A very practical and modern guide to building shelf layouts, I've used his advice to build my current shelf layout and I'm looking at his lighting setups (which covers LEDs unlike older books). Not a bad guide for other hobbies needing display space. One of the easiest ways for those of us who live in small spaces to have our own layouts, especially in California, basements??? ha! Garage?? not in my case!.
An excellent book for those looking into shelf layouts and perhaps one of Rice’s best. Full of great tips, practical ideas, and humor, along with beautifully rendered layouts full of ideas and the philosophies behind them. Recommended for anyone interested in building layouts within a budget of space.
I have a small shelf area in my office that I have been toying with turning into a modest N-scale layout now that my home layout is just about done. Since it's just a shelf, and since I really have no experience with such things, I thought I would get this book, which is a how-to manual about shelf layouts.
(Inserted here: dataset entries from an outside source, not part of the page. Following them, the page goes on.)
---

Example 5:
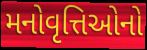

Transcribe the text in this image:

મનોવૃત્તિઓનોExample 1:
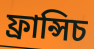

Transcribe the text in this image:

ফ্ৰান্সিচ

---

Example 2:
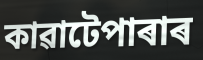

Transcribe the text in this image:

কাৱাটেপাৰাৰ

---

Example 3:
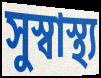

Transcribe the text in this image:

সুস্বাস্থ্য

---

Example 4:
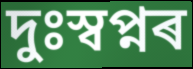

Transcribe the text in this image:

দুঃস্বপ্নৰ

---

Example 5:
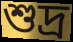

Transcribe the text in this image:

শুদ্ৰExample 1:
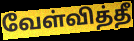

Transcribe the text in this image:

வேள்வித்தீ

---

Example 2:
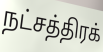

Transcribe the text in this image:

நட்சத்திரக்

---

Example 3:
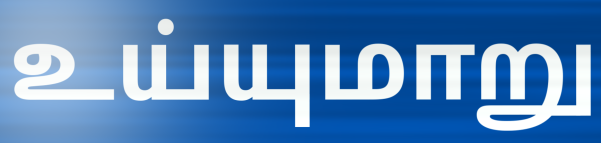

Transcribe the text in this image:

I was disappointed with this book. The first 20 pages or so are devoted to generic techniques, which could be applied anywhere. But most of it is spent detailing example layouts that, although they are technically "shelf" layouts (defined by being 2' wide or less, and anchored to the wall rather than to the floor), they are almost all room-sized mega-layouts, filling whole basements or attic spaces. If you want to make a small layout on an actual book shelf in your house, don't bother with this book, because there is literally nothing here to help you achieve that. Only a couple of smaller examples (such as one filling an entire closet) are provided at all, and the vast majority are no different from what you'd get in books that are not "shelf layout" specific.
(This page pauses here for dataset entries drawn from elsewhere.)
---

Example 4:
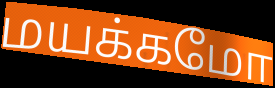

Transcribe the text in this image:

மயக்கமோ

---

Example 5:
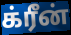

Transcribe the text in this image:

க்ரீன்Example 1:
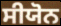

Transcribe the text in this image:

ਸੀਯੋਨ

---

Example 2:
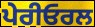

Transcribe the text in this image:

ਪੇਰੀਓਰਲ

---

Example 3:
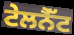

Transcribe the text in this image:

ਟੇਲਨੈੱਟ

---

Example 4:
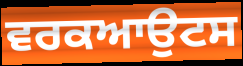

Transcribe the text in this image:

ਵਰਕਆਉਟਸ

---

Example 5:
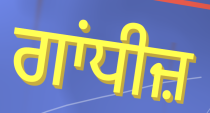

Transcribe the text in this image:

ਗਾਂਧੀਜ਼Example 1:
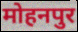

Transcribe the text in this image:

I don't mind that Mr. Rice spent some space in the book showing the more elaborate shelf layouts one can make, but I was highly disappointed in how little space is devoted to making something small that would fit on an actual shelf. Maybe he thinks nobody needs help doing that, or that such a layout would be "boring." But it seems to me that this is the real challenge -- making an interesting scene and some interesting operational trackage in a 3 foot by 1.5 foot space. Doing that well is much more difficult than doing a wrap-around-the-basement scene that's the same width, because in the latter case you have so much more to work with.
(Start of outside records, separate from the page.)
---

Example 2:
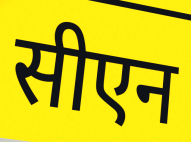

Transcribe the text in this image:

सीएन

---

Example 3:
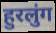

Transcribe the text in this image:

हुरलुंग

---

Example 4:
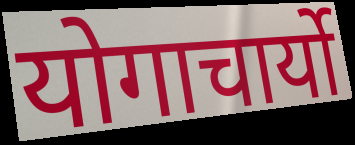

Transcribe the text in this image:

योगाचार्यो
I'm disappointed with this book in rather the same way I'd be if I had bought a book about "how to write good short stories" and, after 20 pages of basic writing advice (paragraph structure, sentence variety, etc), the author gave example after example of 100-page novellas, and no examples of how to write 5- or 10-page short stories. It's the same thing here. Instead of giving me what I'd describe true shelf layouts (layouts that fit on a real-world bookshelf you'd find in any normal house), the author gave me room-sized, but narrow, layouts.
Finally, although the author is a pretty talented water-colorist, I honestly did not find his personal water-color illustrations as useful as I would have found layouts done in real layout software (the type they use in Model Railroader magazine spreads) and a lot more photographs of what he was describing. It's very hard to picture many of these things and step-by-step photos would have helped immensely.
If you want to make a narrow, around-the-room layout, this book is helpful. If you want to make actual shelf layouts on your book case or something, then you need to look elsewhere, because not one of the layouts presented in the book would fit on a normal book shelf.